= Anissa Abi-Dargham =

American psychiatrist

Anissa Abi-Dargham is an American psychiatrist and researcher. She is a psychiatry professor and vice-chair of research at Stony Brook University and professor emerita at the Columbia University College of Physicians and Surgeons.

She was previously the Chief of the Division of Translational Imaging in the Psychiatry Department at Columbia. She also served as Director of Clinical and Imaging Research in the Lieber Center for Schizophrenia Research, and Director of the Silvio O. Conte Center for the study of "Dopamine Dysfunction in Schizophrenia", both based at the New York State Psychiatric Institute.

== Education ==
Abi-Dargham pursued her medical education at Saint Joseph's University in Beirut, Lebanon, before relocating to the United States in 1985. She completed her residency at the University of Tennessee, In Memphis, which was followed by a research fellowship at the National Institute of Mental Health. In 1992, Abi-Dargham completed her Post-Doctoral Fellow at Yale University School of Medicine.

== Research ==
Abi-Dargham has used molecular imaging techniques, such as single photon emission computed tomography (SPECT) and positron emission tomography (PET), to study the pathophysiology of schizophrenia, schizophrenia-related spectrum disorders, and addiction. With her collaborators, Abi-Dargham has done PET and fMRI studies on dopamine receptor density and network connectivity in both healthy individuals and patients with schizophrenia. Her work has resulted in seminal publications describing the complex alterations of dopamine transmission in schizophrenia and their relationship to clinical symptoms, cognition and response to treatment, as well as their interrelatedness to glutamate dysfunction in schizophrenia.

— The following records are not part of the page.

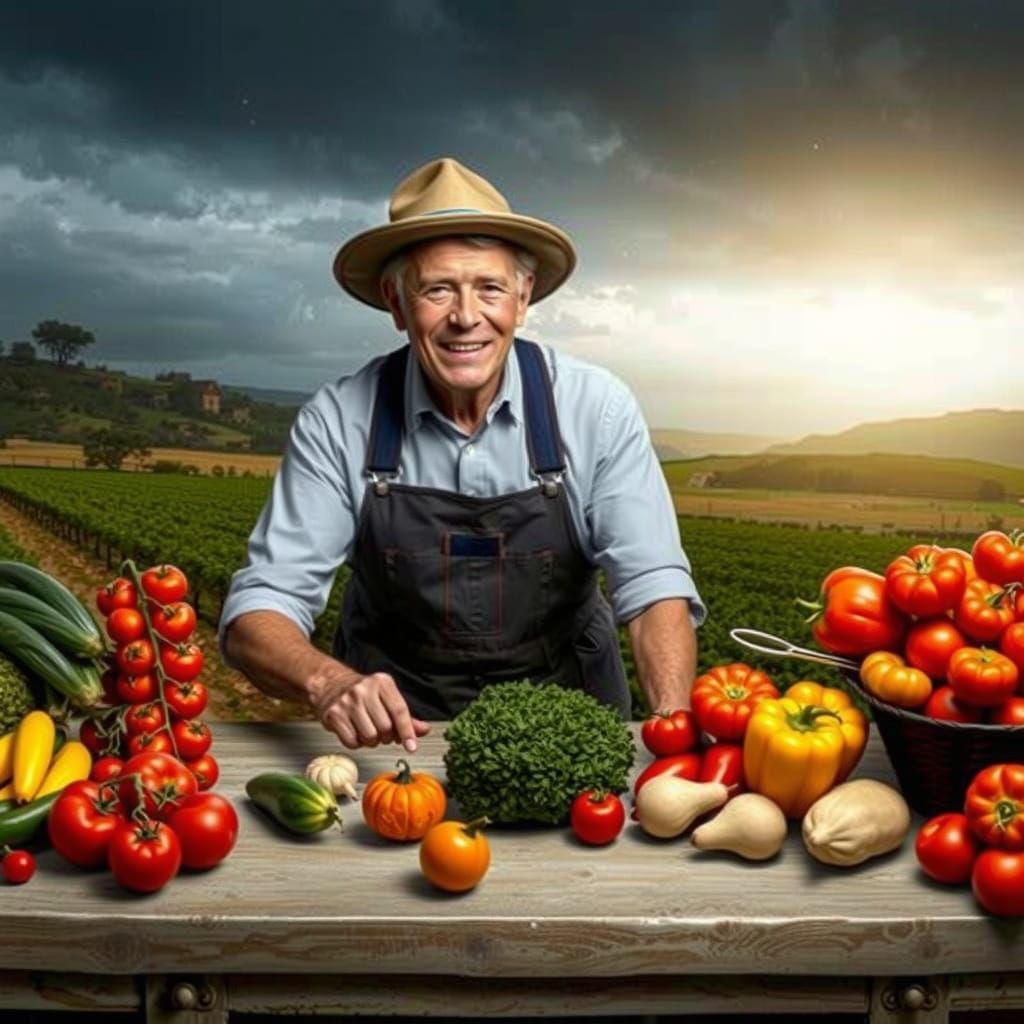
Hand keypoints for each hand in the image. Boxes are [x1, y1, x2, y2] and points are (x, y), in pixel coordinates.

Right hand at [308, 669, 430, 751]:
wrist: (329, 684)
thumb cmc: (362, 693)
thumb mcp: (386, 698)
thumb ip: (405, 716)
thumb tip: (423, 730)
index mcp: (382, 683)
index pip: (400, 711)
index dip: (408, 732)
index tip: (412, 746)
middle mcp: (364, 689)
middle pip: (385, 727)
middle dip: (386, 736)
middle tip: (381, 731)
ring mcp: (347, 702)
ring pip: (369, 736)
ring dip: (371, 741)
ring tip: (367, 731)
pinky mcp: (333, 714)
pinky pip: (352, 742)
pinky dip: (356, 743)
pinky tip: (355, 732)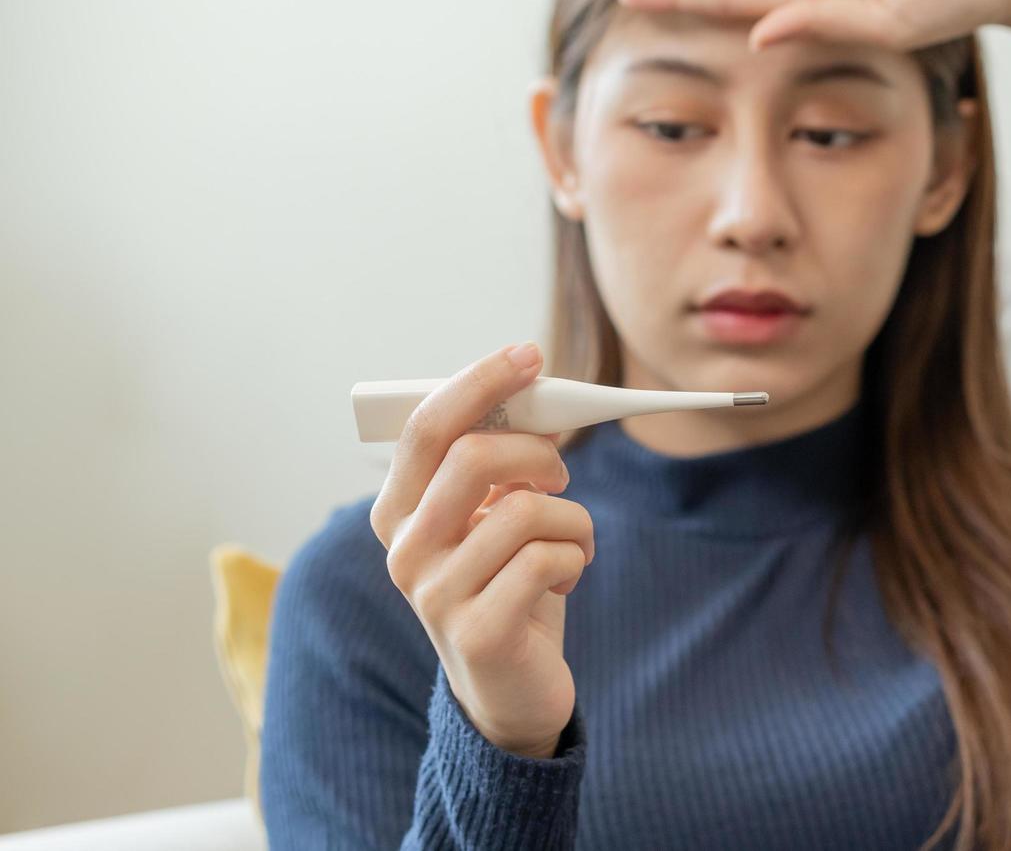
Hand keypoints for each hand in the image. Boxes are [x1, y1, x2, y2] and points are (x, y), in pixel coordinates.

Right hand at [369, 342, 594, 759]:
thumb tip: (532, 394)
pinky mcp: (479, 632)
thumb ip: (499, 464)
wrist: (510, 689)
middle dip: (537, 451)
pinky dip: (577, 557)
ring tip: (573, 541)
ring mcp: (436, 595)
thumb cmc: (507, 584)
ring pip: (526, 510)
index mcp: (398, 512)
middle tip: (560, 469)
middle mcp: (405, 551)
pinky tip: (568, 580)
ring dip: (572, 518)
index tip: (528, 355)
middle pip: (473, 456)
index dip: (479, 382)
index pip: (425, 426)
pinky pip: (548, 559)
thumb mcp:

These studies showed increased striatal dopamine release in schizophrenia, which has become one of the most established findings of schizophrenia research and is now being tested as a biomarker for risk to develop schizophrenia in prodromal patients.

The work with cortical D1 receptor has provided added rationale for testing D1 agonists in schizophrenia. A new direction for work in her imaging group now is dual diagnosis patients with comorbid schizophrenia and cannabis abuse. She and her team found that most drug addictions blunt dopamine release during the chronic phase of drug dependence, which results in poor outcomes. In a popular interview, she explained, "The bottom line is that long-term, heavy cannabis use may impair the dopaminergic system, which could have a variety of negative effects on learning and behavior." Ultimately this work is relevant to developing biomarkers and more focused treatment interventions for these disorders.

== Awards and honors ==
Abi-Dargham has received numerous awards, and published over 165 articles in major scientific journals. She is the deputy editor of imaging for both neuropsychopharmacology and biological psychiatry, President of the American College of Neuropsychopharmacology, and former president of the Brain Imaging Council for the Society of Nuclear Medicine. Additionally, she has a large portfolio of federal, charitable and industry-funded studies.

In 2016, she was elected to membership in the National Academy of Medicine.